Die erfolgreichste Heilung ist, die Krankheit abzuschaffen.
Thomas Kainrath
Jedes Jahr tanzt die LGBTQIA+ Community auf der Pride Parade über die Wiener Ringstraße, feiert, demonstriert unter den Blicken der Stadtregierung und lässt sich demonstrativ blicken. Das ist etwas Wunderbares und zeigt, dass die Welt vielleicht doch ein weniger toleranter ist, als sie sich ruppigerweise sonst gibt. Man kann natürlich als Österreicher auf die Berge, das saubere Wasser und die Mozarter-Sänger-Lipizzaner stolz sein. Oder man ist proud auf die Pride. Und wenn ein grantelnder Straßenbahnfahrer, für den zwei gleichberechtigte Geschlechter bereits zu viel des Fortschritts sind, auf dem Dach seiner Garnitur mit zwei Regenbogenflaggen durch die Stadt fahren muss, hat das einen gewissen Wiener Charme.
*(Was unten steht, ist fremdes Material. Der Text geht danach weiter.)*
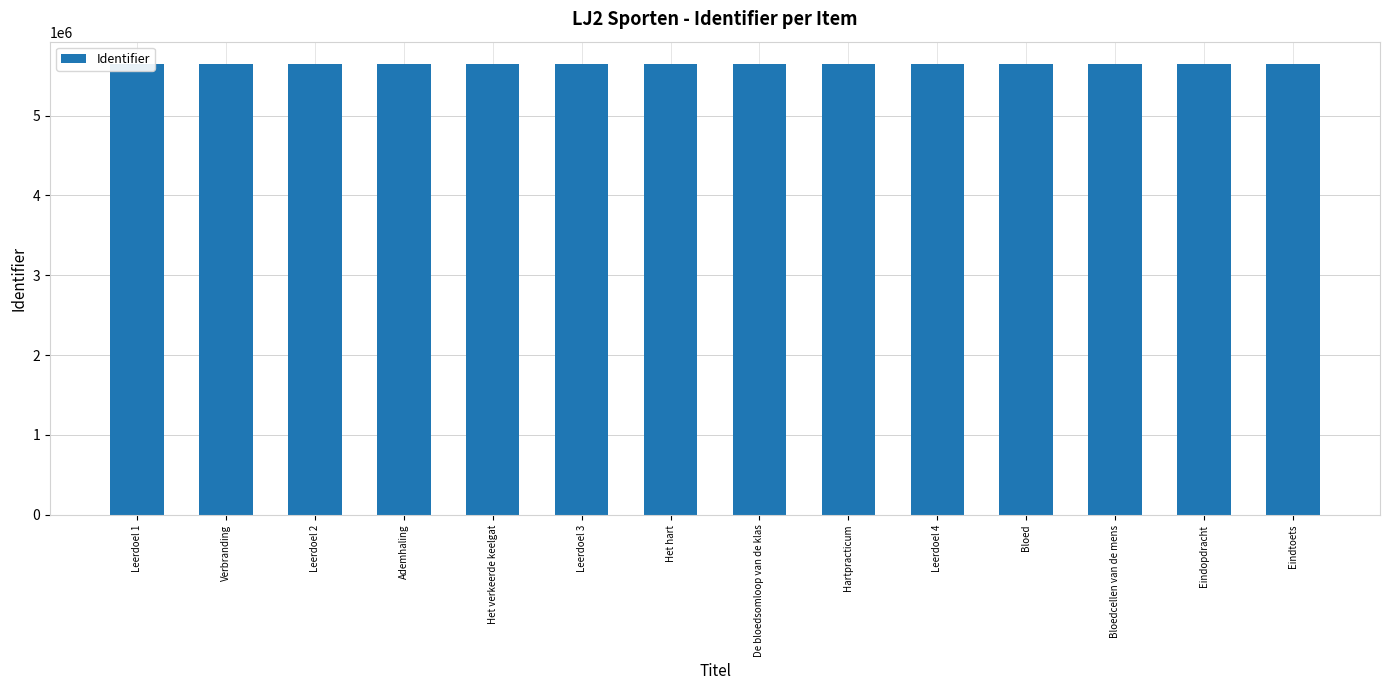

How many data points does each series have?

14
Selbstverständlich ist das nicht, denn schon ein, zwei Nachbarländer weiter sieht das anders aus. Mitunter auch ein, zwei Bundesländer. In diesem Sinn ist wohl das bei der diesjährigen Parade mitgeführte Transparent „Wien darf nicht Österreich werden“ auch zu verstehen.
Angesichts der 250.000 Personen, die sich da tummeln, drängt sich die Frage auf: Was würde sich ein zeitreisender Psychiater, der in den 1950er-Jahren noch, in bester Absicht, therapeutische Strategien gegen solch „pathologischen Neigungen“ ersonnen hat, angesichts dieses selbstbewussten Aufmarsches seiner Klientel wohl denken? Die damaligen Behandlungen klingen sehr vertraut nach aktuellen Leitlinien für jede x-beliebige Erkrankung: So wurde als Stufe eins die nichtmedikamentöse Maßnahme der „Bewegung an der frischen Luft“ empfohlen (um dem sexuellen Appetit mit Ermüdung entgegenzuwirken), danach waren Psychopharmaka, Hormone, eine Elektrokrampftherapie oder auch eine Kastration vorgesehen. Erst 1990 hat die WHO die Homosexualität von der Liste psychischer Erkrankungen gestrichen – und damit Millionen von Menschen mit einem Schlag geheilt. Ihr bislang größter gesundheitlicher Erfolg – und wohl auch der billigste. Im ICD 11 sind seit 2018 immerhin auch Trans* nicht mehr „mental- oder verhaltensgestört“. Dass die „Geschlechtsinkongruenz“ nach wie vor drin ist, mag dem Umstand geschuldet sein, dass Krankenkassen ohne Diagnose auch keine Behandlungskosten übernehmen. Als Hausarzt kennt man die Voraussetzung für eine Kassen-Refundierung: „Ohne Code vom ICD bleibt es tot im Portemonnaie“.
Ich möchte jetzt nicht das Diversity-Fass öffnen, da ich in dieser Kolumne sicher auf eine Gruppe vergesse, von der ich gebasht werde. Sondern den Fokus darauf lenken, wie man jahrzehntelang auf wissenschaftlicher Basis einen derart evidenzbasierten Topfen verbreiten konnte. Und dass es recht naiv wäre zu glauben, dass sich die Arroganz einer etablierten Lehrmeinung heute verflüchtigt hat. Sie kommt nur in einer etwas anderen Form wieder. So gut getarnt, dass wir die Borniertheit erst wieder in ein paar Jahrzehnten erkennen. Zu einer Zeit, in der Krankenkassen vielleicht auch für Gesunde da sein werden.